傷の男は冷静さを失いながらも、分が悪いと思ったのか道路を自分で破壊し、包囲網を抜けていった。
負傷者も多く、エルリック兄弟は腕や鎧の一部を破壊され大けがともいえるだろう。
「これはこれは、苗字少佐ではありませんか!」
「アームストロング少佐、お久しぶりですね」
アームストロング少佐と暑苦しい握手を交わす。昔、中央にいた時に少し話したことがあった。
彼は素直で、前向きで、そしてお人よしだった。私はそんな彼がすごく苦手だった。
「名前・苗字少佐!無線です」
「はい」
憲兵の人が駆け寄ってくる。憲兵に感謝しながら軍の無線機を借りた。
無線を手にし、軍からの連絡を受ける。簡単に言うと、それだけ元気ならば中央に戻って来いということだ。もちろん、医者としてではなく軍人として。

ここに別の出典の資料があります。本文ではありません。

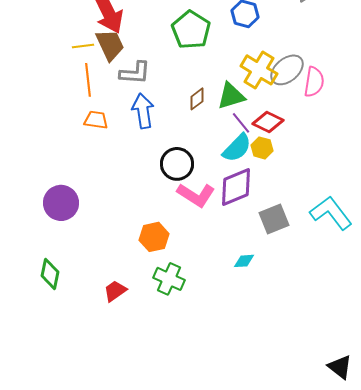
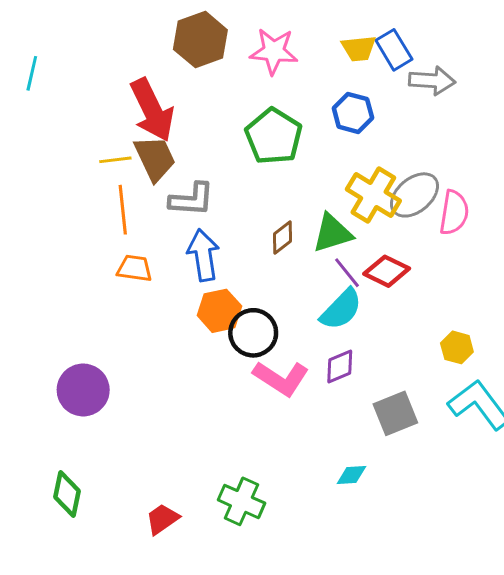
yellow hexagon: (262, 148) -> (457, 347), moved
purple diamond: (236, 187) -> (340, 367), size x0.6
orange hexagon: (154, 237) -> (219, 311), moved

あとは軍法会議で、今までの清算を行うらしい。早ければ明日にでも中央に来るようにということであった。
まあ、医者ではなくなるため今よりは自由にできるか。
「名前少佐!車の準備ができましたので、同行をお願いします」
「私もですか?」
ホークアイ中尉が敬礼し、車の扉を開く。
私は無関係なのだが、と思っているとマスタング大佐が呆れた表情で助手席から私の顔を見つめる。
「決まっているだろう、君は目撃者なのだから」
「はあ、そうですか」
わかりました、と言いながら後部座席に乗り込む。
ホークアイ中尉は扉を乱暴に占めると、運転席に乗り込みアクセルを踏んだ。
「それで?先ほどの無線は何だったんだ?」
「ああ、軍法会議に呼ばれただけですよ」
「えっ」
「軍法会議だと!?」
大佐と中尉は大きな声を出して驚いた。
何か変なことを言ったのだろうか。私は疑問に思った。